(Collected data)
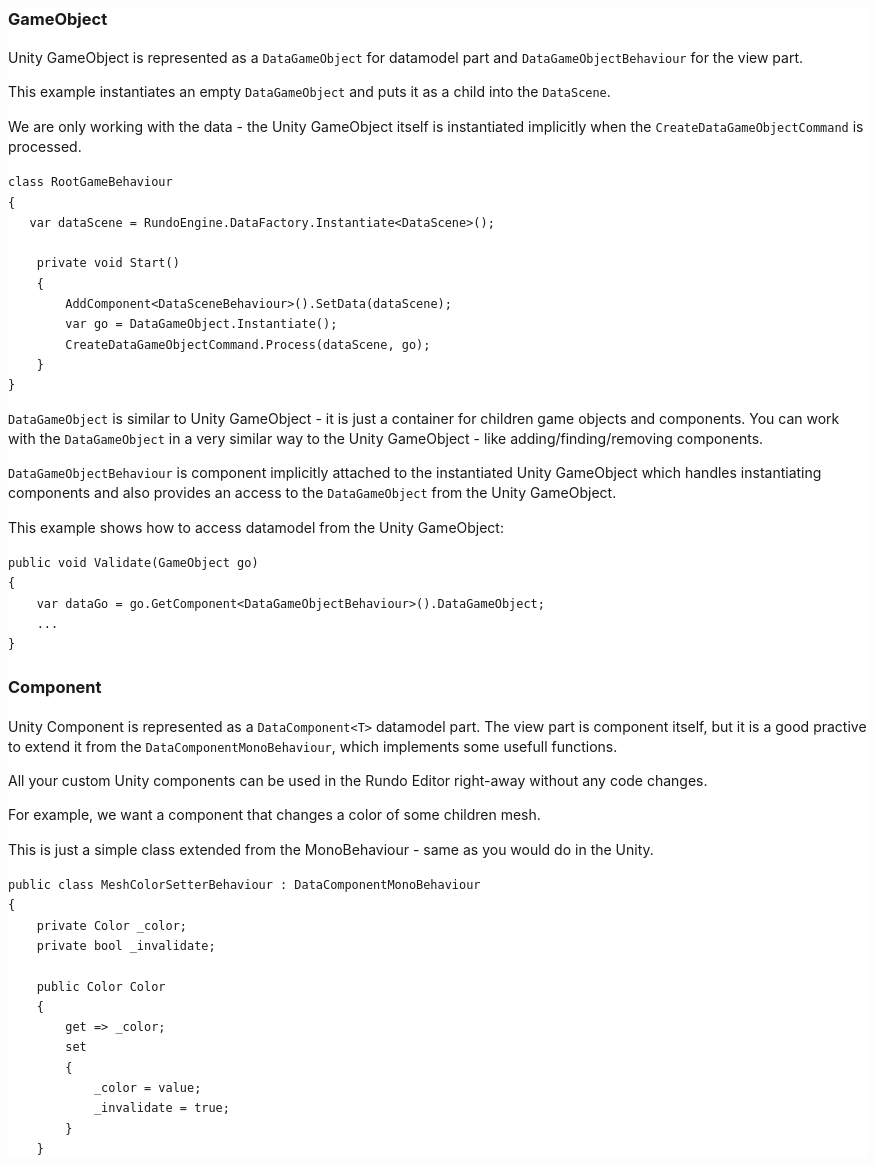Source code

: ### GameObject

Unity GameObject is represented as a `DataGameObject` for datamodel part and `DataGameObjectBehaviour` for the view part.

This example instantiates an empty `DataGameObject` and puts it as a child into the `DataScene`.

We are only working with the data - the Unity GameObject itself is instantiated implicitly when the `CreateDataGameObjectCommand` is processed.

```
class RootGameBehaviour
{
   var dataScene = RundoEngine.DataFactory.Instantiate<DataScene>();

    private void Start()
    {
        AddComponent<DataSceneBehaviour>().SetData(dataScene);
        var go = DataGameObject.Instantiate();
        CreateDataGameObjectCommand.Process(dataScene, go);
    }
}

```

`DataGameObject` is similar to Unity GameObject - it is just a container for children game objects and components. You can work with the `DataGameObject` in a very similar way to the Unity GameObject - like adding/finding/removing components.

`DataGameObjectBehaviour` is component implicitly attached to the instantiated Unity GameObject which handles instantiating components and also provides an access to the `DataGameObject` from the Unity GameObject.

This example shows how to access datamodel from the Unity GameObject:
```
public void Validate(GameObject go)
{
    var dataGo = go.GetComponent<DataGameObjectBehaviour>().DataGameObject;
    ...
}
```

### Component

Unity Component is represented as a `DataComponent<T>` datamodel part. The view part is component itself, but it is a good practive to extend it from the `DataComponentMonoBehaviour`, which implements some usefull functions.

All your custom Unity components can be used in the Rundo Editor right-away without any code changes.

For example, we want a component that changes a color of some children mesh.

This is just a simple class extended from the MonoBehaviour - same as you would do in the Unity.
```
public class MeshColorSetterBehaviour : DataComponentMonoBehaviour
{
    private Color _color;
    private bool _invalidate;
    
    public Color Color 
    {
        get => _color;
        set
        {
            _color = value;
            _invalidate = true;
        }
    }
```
--
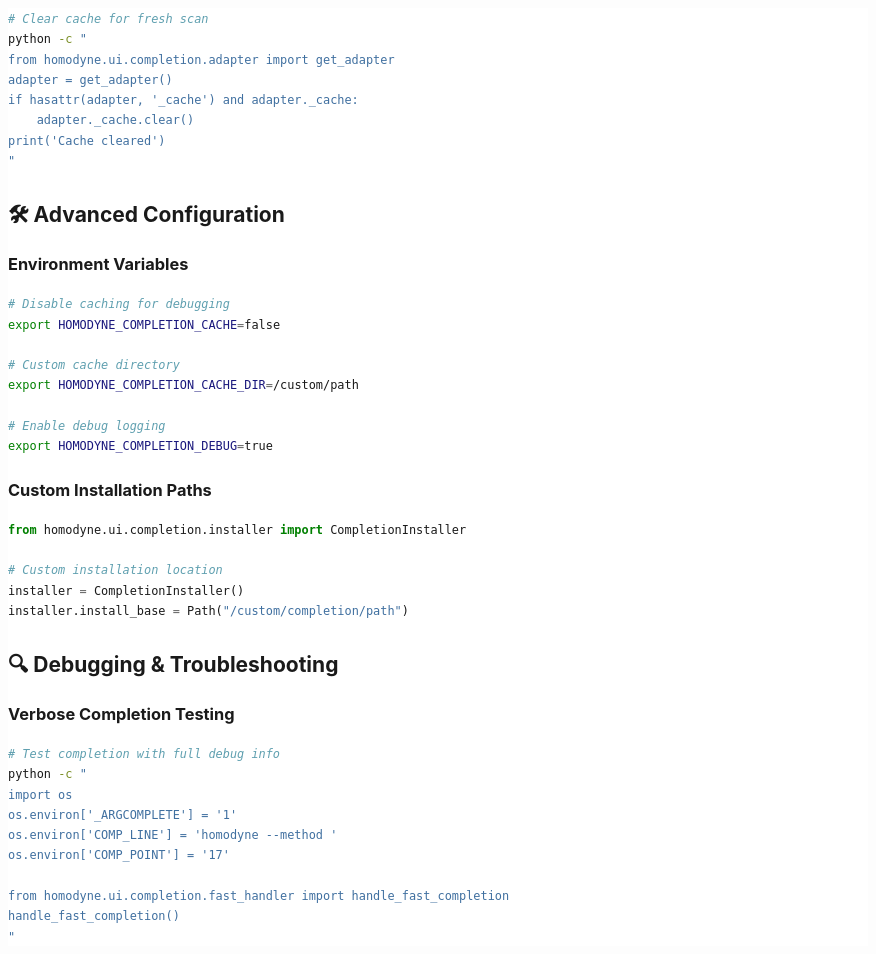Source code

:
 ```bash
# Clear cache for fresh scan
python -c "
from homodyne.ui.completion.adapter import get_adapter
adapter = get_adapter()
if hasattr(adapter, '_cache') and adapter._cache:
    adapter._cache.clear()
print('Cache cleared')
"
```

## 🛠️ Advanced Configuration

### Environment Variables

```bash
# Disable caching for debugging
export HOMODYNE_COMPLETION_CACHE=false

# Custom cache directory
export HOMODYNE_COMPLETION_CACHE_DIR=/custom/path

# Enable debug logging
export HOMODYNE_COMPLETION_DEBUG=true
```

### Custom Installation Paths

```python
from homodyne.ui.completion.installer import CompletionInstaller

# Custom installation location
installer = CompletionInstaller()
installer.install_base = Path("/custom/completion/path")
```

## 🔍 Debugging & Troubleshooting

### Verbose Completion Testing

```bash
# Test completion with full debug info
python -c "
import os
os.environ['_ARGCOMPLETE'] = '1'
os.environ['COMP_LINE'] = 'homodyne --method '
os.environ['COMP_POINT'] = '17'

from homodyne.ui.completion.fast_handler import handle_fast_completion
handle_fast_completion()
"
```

Problem statement
Say how many lines of the entries above hold the string "view", and say nothing besides the number.

Exercise output
2